You realize that you can just glue the track to the cork roadbed, right? You don't necessarily need the track nails or ballast (yet). I use Alene's Tacky Glue (cheap, available at Walmart, dries clear and stays flexible.) When you glue it, just insert thumbtacks every 4 inches or so to hold the track firmly down to the roadbed while it's drying. I simply put glue on every 3rd tie (flip track over and apply glue directly to track.) It ends up squeezing up around the ties a little bit which, when dry, holds everything in place real nice. 

With the stage you're in I would hold off on ballast, etc. until you have your engines running reliably on the track. Once you ballast it's a bear to change anything..If you glue the track down and it doesn't work, you can simply peel it up off the roadbed, give the roadbed a quick scrub with some 40 grit sandpaper and re-glue it down in whatever position you want.


----------



## lilpuu (Sep 25, 2011)

Good tip SST! I think I will hold off until I get my new Locomotive...

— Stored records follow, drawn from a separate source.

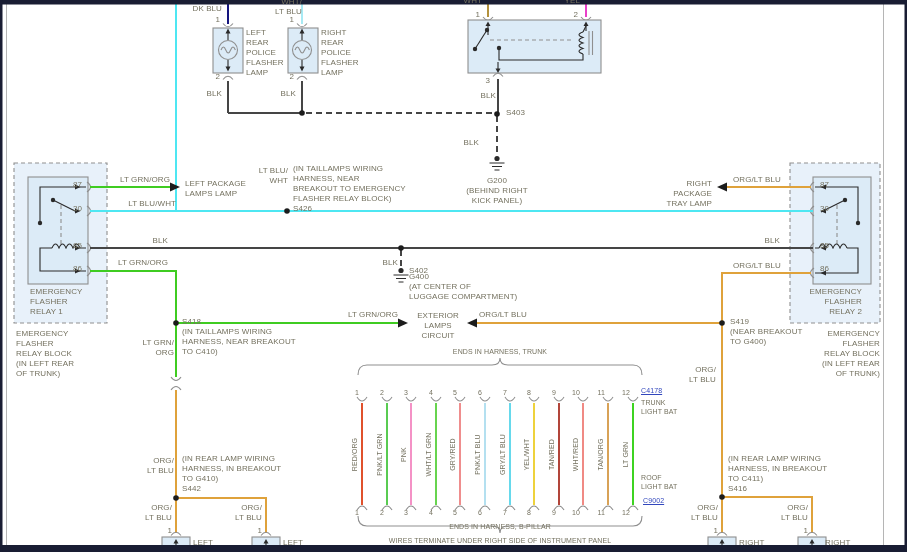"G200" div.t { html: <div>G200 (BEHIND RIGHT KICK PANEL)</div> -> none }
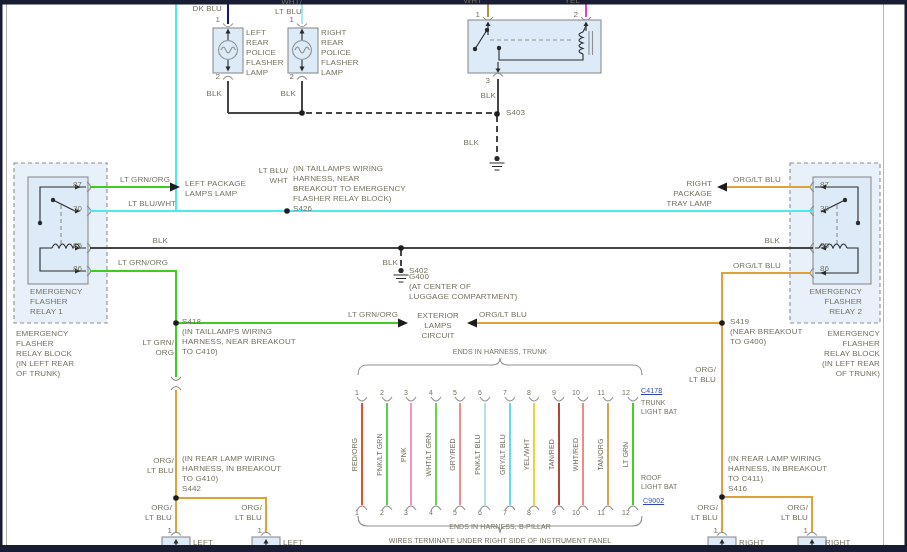"G400" div.t { html: <div>G400 (AT CENTER OF LUGGAGE COMPARTMENT)</div> -> none }
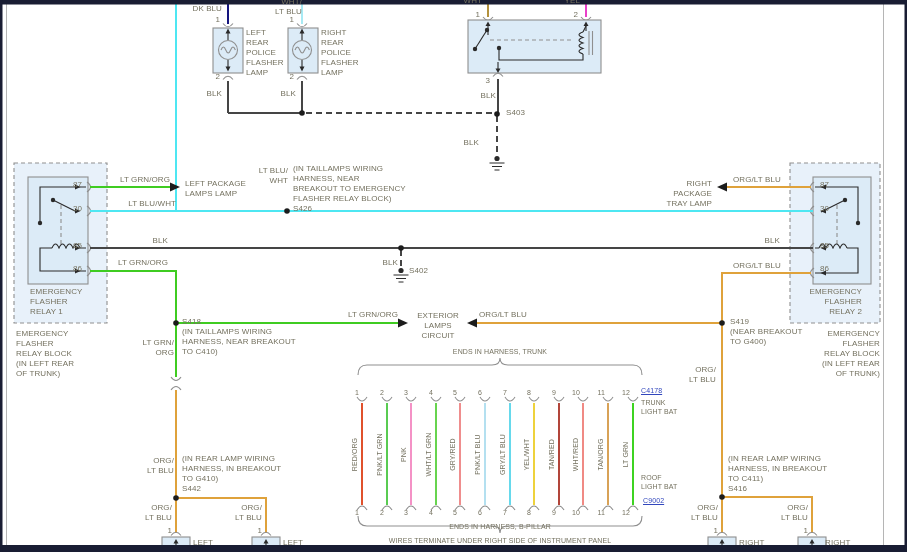"S418" div.t { text: TAILLAMPS -> SOLENOID }
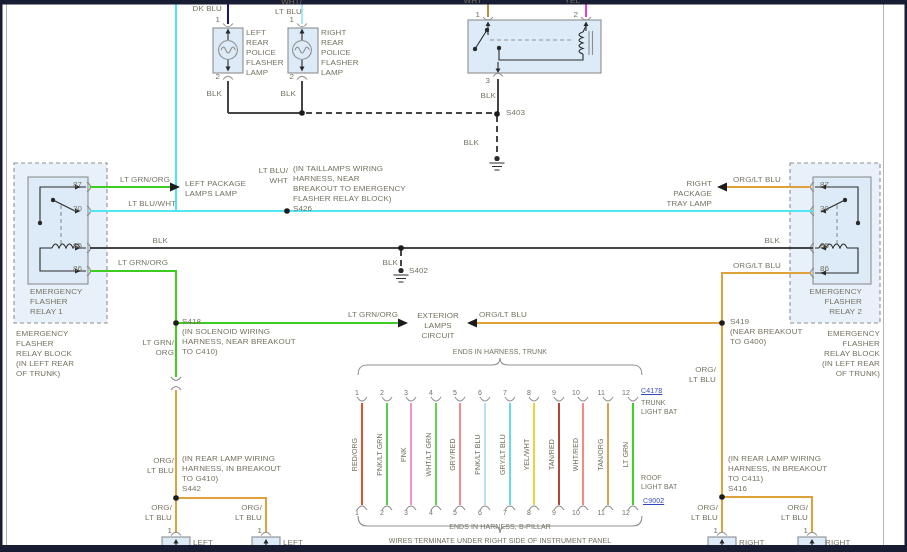"S419" div.t { html: <div>S419 (NEAR BREAKOUT TO G400)</div> -> none }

It is the waiting game again


----------



## sstlaure (Oct 12, 2010)

If you're using flextrack, every 12 ties or so there is a small hole in the center of the tie. pushpins fit into those holes almost perfect and they will keep your track aligned left/right as well. I always put a few pins in between those (like I said - every 3-4 inches) to make sure there is a good bond between the track/roadbed.

In general - the larger the radius you can go with the better. Not only with engines run better on larger curves, they'll have less hangover on the inside of the curve and will look better.


----------



## lilpuu (Sep 25, 2011)

Every time I try to finalize my track I get a problem. I managed to lay my tracks on good angles but now my trains and cars derail. The remote switch on one when a diesel runs over the switch it hits a bump right where the plastic is. I filed some of the plastic down and it works one in a while. Ten I noticed when the trains rolls between the switching rail the wheels hit the inside track and throws the car of the track. I thought these switches were made to work and no work needed to make it work right. Wrong! Some times the plastic is to high and my diesel undercarriage rolls over it derailing it. 

Whenever I feel that the track is ready to be sealed another crap with the track issue comes up. This is suppose to be simple. I have no kinks, so it has to be that the cars are to light.


----------



## NIMT (Jan 6, 2011)

lilpuu,
Seal the track?
Bump where plastic is?
Little lost here!


----------



## lilpuu (Sep 25, 2011)

lilpuu,
Seal the track? With Ballast
Bump where plastic is? Remote turnouts, Train hits the center plastic rail where the rails are to high. I had to file the plastic down in order for the diesel keep in contact with the metal rails.

Little lost here! Your' lost!  Not that easy to just connect them and off you go.


----------



## sstlaure (Oct 12, 2010)

I hate to say it lilpuu....I'm confused too. Can you take a picture of what you're referring to? There isn't a center rail in HO (are you talking about the guide rails as it goes through a turnout?) If your wheels are hitting that, they have to be out of gauge (too narrow) The wheel flange should ride just inside the rails, but not so far that the flange can hit guiderails.

If you're still having trouble with derailments, hold off on ballasting. Get it working 100% before you add the ballast. It's only an appearance item and you'll regret ballasting too soon if you have to tear up some track to fix an operational issue.

I really suspect that your wheels are out of gauge. (REAL easy to check/fix with an NMRA gauge)


----------



## Massey (Apr 16, 2011)

It sounds to me like he is talking about the frog or the guide rail. If either one of them are popped up where the engine is hitting then something is wrong with the switch, or the snow plow is way too low. I may be wrong but I am just guessing here. Snap a pic of the problem spot so we can see where you are talking about.

Massey


----------